Learning from Stochastic Labels
Meng Wei, Zhongnian Li, Yong Zhou, Qiaoyu Guo, Xinzheng Xu
TL;DR
The paper introduces stochastic labels as a cost-saving labeling scheme for multiclass classification, where a ground-truth label is sought from a small random subset or a None annotation is provided. It develops an unbiased risk estimator that splits risk across observed and None-labeled cases, and establishes a formal estimation-error bound demonstrating convergence with increasing data. The approach is validated on multiple benchmarks (MNIST, Fashion, Kuzushiji, CIFAR-10), showing competitive or superior performance relative to weakly supervised and ordinary-label methods, particularly as the label-set size shrinks. Collectively, the work provides both theoretical guarantees and practical evidence that stochastic labeling can drastically reduce labeling effort without sacrificing accuracy.
Abstract
Annotating multi-class instances is a crucial task in the field of machine learning.
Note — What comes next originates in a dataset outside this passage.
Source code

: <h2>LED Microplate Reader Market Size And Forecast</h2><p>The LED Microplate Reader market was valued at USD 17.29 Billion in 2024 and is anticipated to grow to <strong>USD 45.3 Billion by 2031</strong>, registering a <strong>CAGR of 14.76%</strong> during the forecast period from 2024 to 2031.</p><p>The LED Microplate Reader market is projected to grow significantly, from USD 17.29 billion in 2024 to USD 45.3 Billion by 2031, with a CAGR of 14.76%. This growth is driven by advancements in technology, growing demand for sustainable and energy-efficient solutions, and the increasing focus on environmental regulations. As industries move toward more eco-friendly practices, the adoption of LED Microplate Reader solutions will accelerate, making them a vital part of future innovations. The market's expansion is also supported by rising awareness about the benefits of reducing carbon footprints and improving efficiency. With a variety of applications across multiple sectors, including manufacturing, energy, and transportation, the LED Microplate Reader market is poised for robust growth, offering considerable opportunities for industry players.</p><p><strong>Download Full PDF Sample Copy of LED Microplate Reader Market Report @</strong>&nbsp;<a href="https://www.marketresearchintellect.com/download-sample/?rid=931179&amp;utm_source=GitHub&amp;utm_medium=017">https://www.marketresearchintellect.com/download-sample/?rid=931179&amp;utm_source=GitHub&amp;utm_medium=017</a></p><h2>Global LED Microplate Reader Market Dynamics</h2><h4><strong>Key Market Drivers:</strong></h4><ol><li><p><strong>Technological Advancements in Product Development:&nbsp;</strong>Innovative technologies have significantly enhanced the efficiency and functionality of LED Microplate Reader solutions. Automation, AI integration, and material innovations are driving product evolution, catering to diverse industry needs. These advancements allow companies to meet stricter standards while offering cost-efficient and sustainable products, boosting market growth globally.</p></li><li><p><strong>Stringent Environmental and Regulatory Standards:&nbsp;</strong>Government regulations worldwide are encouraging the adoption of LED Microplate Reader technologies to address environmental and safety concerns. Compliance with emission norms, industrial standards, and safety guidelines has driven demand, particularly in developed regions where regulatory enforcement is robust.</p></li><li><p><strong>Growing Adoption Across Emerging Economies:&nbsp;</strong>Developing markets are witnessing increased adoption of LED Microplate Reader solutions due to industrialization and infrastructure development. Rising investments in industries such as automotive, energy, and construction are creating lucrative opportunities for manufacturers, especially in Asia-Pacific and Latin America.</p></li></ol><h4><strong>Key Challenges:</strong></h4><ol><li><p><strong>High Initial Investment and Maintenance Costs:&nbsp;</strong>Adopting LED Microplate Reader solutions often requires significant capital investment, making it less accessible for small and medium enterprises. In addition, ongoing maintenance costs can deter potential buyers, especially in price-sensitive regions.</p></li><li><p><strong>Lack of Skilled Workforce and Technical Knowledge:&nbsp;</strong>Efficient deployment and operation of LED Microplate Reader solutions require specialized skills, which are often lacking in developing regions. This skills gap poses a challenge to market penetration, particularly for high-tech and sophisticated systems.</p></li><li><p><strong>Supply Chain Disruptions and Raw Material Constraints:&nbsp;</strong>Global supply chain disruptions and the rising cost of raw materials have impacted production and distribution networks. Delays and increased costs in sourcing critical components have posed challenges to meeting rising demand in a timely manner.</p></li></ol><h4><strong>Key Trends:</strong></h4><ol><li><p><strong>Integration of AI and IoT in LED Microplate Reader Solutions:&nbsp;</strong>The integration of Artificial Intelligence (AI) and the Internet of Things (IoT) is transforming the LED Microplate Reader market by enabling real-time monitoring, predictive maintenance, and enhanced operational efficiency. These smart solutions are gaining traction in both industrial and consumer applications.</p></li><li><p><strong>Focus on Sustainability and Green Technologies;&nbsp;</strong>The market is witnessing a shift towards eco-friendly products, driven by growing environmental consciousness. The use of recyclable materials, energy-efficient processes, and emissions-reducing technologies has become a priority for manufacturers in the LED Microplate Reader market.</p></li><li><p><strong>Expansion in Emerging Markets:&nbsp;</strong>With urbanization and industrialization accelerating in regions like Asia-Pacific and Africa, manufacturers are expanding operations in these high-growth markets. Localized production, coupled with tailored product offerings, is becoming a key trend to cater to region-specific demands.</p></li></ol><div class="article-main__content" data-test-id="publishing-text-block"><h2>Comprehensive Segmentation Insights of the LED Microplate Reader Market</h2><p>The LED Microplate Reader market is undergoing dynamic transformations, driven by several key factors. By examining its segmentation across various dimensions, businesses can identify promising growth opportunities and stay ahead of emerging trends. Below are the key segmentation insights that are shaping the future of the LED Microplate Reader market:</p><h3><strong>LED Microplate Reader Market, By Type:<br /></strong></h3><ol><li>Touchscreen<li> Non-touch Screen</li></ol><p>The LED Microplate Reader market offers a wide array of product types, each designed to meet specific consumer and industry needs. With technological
Unfortunately, identifying the correct class label from a long sequence of candidate labels is time-consuming and laborious. To alleviate this problem, we design a novel labeling mechanism called stochastic label. In this setting, stochastic label includes two cases: 1) identify a correct class label from a small number of randomly given labels; 2) annotate the instance with None label when given labels do not contain correct class label. In this paper, we propose a novel suitable approach to learn from these stochastic labels. We obtain an unbiased estimator that utilizes less supervised information in stochastic labels to train a multi-class classifier. Additionally, it is theoretically justifiable by deriving the estimation error bound of the proposed method. Finally, we conduct extensive experiments on widely-used benchmark datasets to validate the superiority of our method by comparing it with existing state-of-the-art methods.